Installation Event Log

When a scheduler call to GitHub returns 404, the matching job is marked failed with installation not found, but the cause is invisible. The user may have uninstalled the app, suspended it, removed access to a specific repo, renamed their org/user account, or installed the wrong app variant on the wrong account type. Without captured history, users cannot be told why their jobs stopped getting picked up.

installation_events is the append-only log that lets the service answer the question after the fact. See Database schema for the table DDL.

What gets logged

  • Every webhook delivery ghfe receives. Includes installation, installation_repositories, installation_target, workflow_job, ping, plus a row for any unhandled X-GitHub-Event with outcome=unhandled_event.
  • Every scheduler GitHub-auth failure. auth_attempt.404 (installation gone) or auth_attempt.other_error (everything else). Successful auths are not logged: the underlying AuthenticateApp is TTL-cached for 59 minutes, so success is the hot path and would drown the log.

The WebhookOutcome type in container/internal/contract.go is the canonical list of outcome values. The column itself is TEXT, so new outcomes do not require schema migrations.

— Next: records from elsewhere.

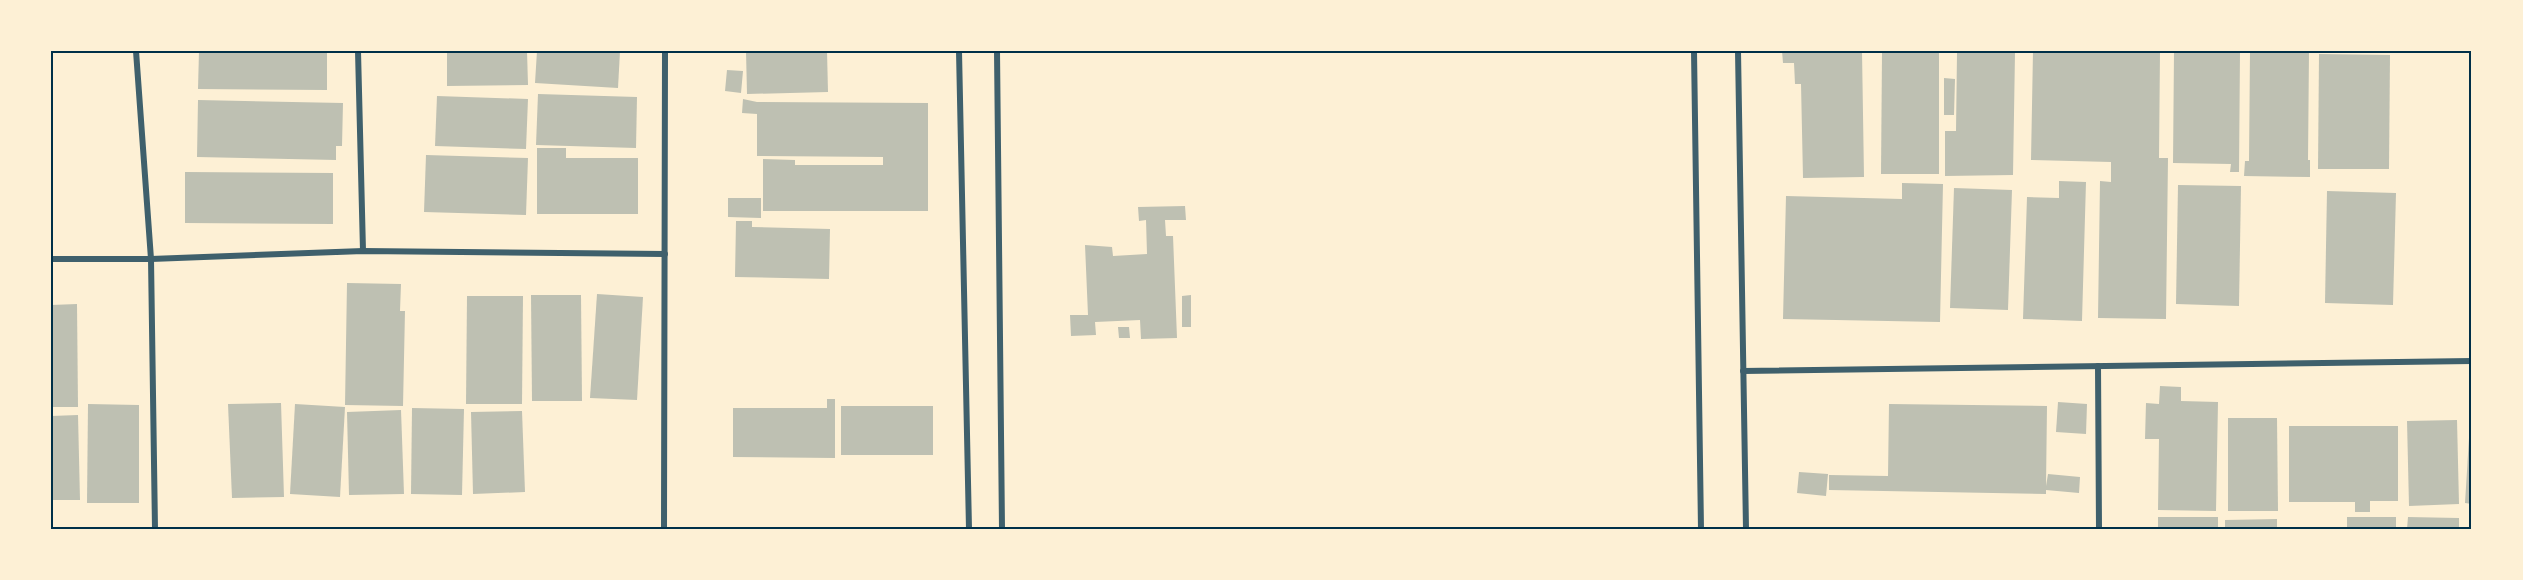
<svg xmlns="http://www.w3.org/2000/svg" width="2523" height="580" viewBox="0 0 2523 580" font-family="'IBM Plex Sans',sans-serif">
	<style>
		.building { fill: #bec0b2 }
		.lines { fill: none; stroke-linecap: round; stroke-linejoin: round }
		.minor { stroke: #3f606c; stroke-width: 6 }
		.neatline { fill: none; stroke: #003049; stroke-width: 2 }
	</style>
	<rect width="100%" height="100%" fill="#fdf0d5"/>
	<g class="building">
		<polygon points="199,51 327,51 327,90 198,89"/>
		<polygon points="447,51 527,51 528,85 447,86"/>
		<polygon points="537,51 620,51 618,88 535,83"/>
		<polygon points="746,51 827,51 828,92 747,94"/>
		<polygon points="1782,51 1862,51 1864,177 1803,178 1801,84 1795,84 1794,63 1783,63"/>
		<polygon points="2033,51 2160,52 2159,158 2168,158 2166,319 2098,318 2100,181 2111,182 2111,162 2031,160"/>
		<polygon points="2250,51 2309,51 2308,160 2310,160 2310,177 2244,176 2245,161 2249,161"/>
		<polygon points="2174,52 2240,52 2239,172 2230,172 2231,164 2173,163"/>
		<polygon points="1882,53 1939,53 1939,174 1881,174"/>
		<polygon points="1957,53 2015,53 2013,175 1945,176 1945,131 1956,131"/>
		<polygon points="2319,54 2390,55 2389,169 2318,169"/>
		<polygon points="727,70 743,71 741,93 725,91"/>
		<polygon points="1944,78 1955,79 1954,115 1944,115"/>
		<polygon points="538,94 637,97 636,148 536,145"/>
		<polygon points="437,96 528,99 526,149 435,146"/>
		<polygon points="743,99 757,102 928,103 928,211 763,211 763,159 795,160 795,165 883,165 883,157 757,156 757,114 742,113"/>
		<polygon points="198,100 343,103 342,146 336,146 336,160 197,157"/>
		<polygon points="537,148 566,148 566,158 638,158 638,214 537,214"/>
		<polygon points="426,155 528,158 526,215 424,212"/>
		<polygon points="185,172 333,173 333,224 185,223"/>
		<polygon points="2059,181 2086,182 2082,321 2023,319 2027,197 2059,198"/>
		<polygon points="1902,183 1943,184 1940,322 1783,319 1786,196 1902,199"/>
		<polygon points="2178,185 2241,186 2239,306 2176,304"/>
		<polygon points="1954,188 2012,190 2008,310 1950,308"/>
		<polygon points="2327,191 2396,193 2393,305 2325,303"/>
		<polygon points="728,198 761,198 761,218 728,217"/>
		<polygon points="1185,206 1186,220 1165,220 1166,236 1173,236 1177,338 1141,339 1140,320 1095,322 1096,335 1071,336 1070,315 1088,315 1085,245 1112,247 1113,256 1147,254 1146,220 1139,221 1138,207"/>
		<polygon points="736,221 752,221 752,227 830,229 829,279 735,277"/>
		<polygon points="347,283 401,284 400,311 405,311 403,406 345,405"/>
		<polygon points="597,294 643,297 637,400 590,398"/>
		<polygon points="531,295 581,295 582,401 532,401"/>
		<polygon points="1191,295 1191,327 1182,327 1182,296"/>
		<polygon points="467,296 523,296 522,404 466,404"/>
		<polygon points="77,304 78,407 51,407 51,305"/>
		<polygon points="1118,327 1129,327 1130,338 1119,338"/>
		<polygon points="2160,386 2181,387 2181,401 2218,402 2216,511 2158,510 2159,439 2145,439 2146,403 2159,404"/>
		<polygon points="827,399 835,399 835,458 733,457 733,408 827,408"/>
		<polygon points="2058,402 2087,404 2086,434 2056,432"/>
		<polygon points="281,403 284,497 232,498 228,404"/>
		<polygon points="88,404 139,405 139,503 87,503"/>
		<polygon points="295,404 345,407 340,497 290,494"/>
		<polygon points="1889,404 2047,406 2046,486 2048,474 2080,477 2079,493 2046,490 2046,494 1829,490 1829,475 1888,476"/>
		<rect x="841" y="406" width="92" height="49"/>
		<polygon points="412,408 464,409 462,495 411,494"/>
		<polygon points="401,410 404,494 349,495 347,412"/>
		<polygon points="522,411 525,492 473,494 471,412"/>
		<polygon points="78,415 80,500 51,500 51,416"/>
		<polygon points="2228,418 2277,418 2278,511 2228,511"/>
		<polygon points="2457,420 2459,504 2409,506 2407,421"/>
		<polygon points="2470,422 2472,422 2472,504 2465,503"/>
		<polygon points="2289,426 2398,426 2398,501 2370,501 2370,512 2355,512 2355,502 2289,502"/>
		<polygon points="1799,472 1828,474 1826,496 1797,493"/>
		<rect x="2158" y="517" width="60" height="12"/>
		<rect x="2347" y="517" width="49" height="12"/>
		<polygon points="2408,517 2459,518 2459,529 2407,529"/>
		<polygon points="2277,519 2277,529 2225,529 2225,520"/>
	</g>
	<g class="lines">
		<g class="minor">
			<polyline points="136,51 151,259 155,529"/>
			<polyline points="358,51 363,251"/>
			<polyline points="959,51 969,529"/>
			<polyline points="997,51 1002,529"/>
			<polyline points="1694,51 1701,529"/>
			<polyline points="1738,51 1746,529"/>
			<polyline points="51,259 151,259 363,251 665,254"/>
			<polyline points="2098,366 2099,529"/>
			<polyline points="1743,371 2472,361"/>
			<polyline points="664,529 665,51"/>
		</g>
	</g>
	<rect width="2523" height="580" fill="none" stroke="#fdf0d5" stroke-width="105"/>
	<rect x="52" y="52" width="2418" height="476" class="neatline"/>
</svg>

entity_id is the GitHub account.id, which is stable across renames and reinstalls. Uninstalling and reinstalling the app produces a new installation_id but keeps the same entity_id.

State reconstruction

The log is the source of truth for an entity’s installation history. To answer “what did installation X look like at time T?” the trace tool fetches every event for that entity and folds the payloads in received_at order:

Event State change
installation.created initial repo set, app_id, repository_selection, suspended=false
installation_repositories.added repos := repos ∪ payload.repositories_added
installation_repositories.removed repos := repos \ payload.repositories_removed
installation.suspend / installation.unsuspend flip suspended
installation.deleted terminal: installed=false, repos=∅
installation_target.renamed entity_name := payload.account.login
auth_attempt.404 the scheduler’s most recent failure, with the app_id it tried

Common diagnoses fall out of that fold:

Cause Signal
User uninstalled between job submission and reconcile installation.deleted preceding the auth_attempt.404
Admin suspended the installation installation.suspend with no later unsuspend
Admin removed access to a specific repo installation_repositories.removed mentioning the failing repo
Account renamed; cached entity_name is stale installation_target.renamed
JWT signed by the wrong app for this installation auth_attempt.404 row’s app_id differs from installation.created.app_id
repository_selection=selected and the repo is not selected installation.created shows selected and installation_repositories.added never adds the repo

Trace endpoints

ghfe exposes the log via four read-only endpoints, all gated by Authorization: Bearer $TRACE_API_SECRET.

Route Returns
GET /trace/entity/{entity_id} All events for one entity
GET /trace/installation/{installation_id} Resolves to entity_id, then returns the same view
GET /trace/job/{job_id} Resolves to entity_id via jobs.entity_id, then returns the same view
GET /trace/payload/{event_id} Full JSONB payload for one row

The list endpoints intentionally do not return the payload field: payloads can be tens of KB each and most rows are reviewed at a glance. For workflow_job.* rows the response includes job_id and repo_full_name extracted in SQL so the timeline stays readable. /trace/payload/<id> returns the full body for any individual row.

Authentication is a simple bearer-token check: it gates casual access but is not designed as a security boundary.

CLI client

scripts/trace_installation.py is a thin client over the trace endpoints with a chronological table renderer and rule-based diagnosis hints. It takes one of --installation-id, --entity-id, --entity-name, or --job-id. The --entity-name resolution shells out to gh api /users/<login> (falling back to /orgs/<login>), so it requires gh auth login.

PROD_URL is hard-coded in the script. TRACE_API_SECRET comes from the environment.

TRACE_API_SECRET=... python3 scripts/trace_installation.py --job-id 123456789
TRACE_API_SECRET=... python3 scripts/trace_installation.py --entity-name riseproject-dev

Operational notes

  • The log table has no UNIQUE constraint on payload, so duplicate rows from redelivered webhooks are acceptable. Trace endpoints can dedupe by delivery_id from the JSONB payload when needed.
  • The webhook handler writes the jobs side-effect and the installation_events row in separate transactions, so a log-write failure does not lose the job state. See Database schema § Transactional model.
  • The scheduler’s ghAuthenticate wrapper (container/cmd/scheduler/gh_auth.go) records failures only; the underlying AuthenticateApp is TTL-cached and would otherwise drown the log.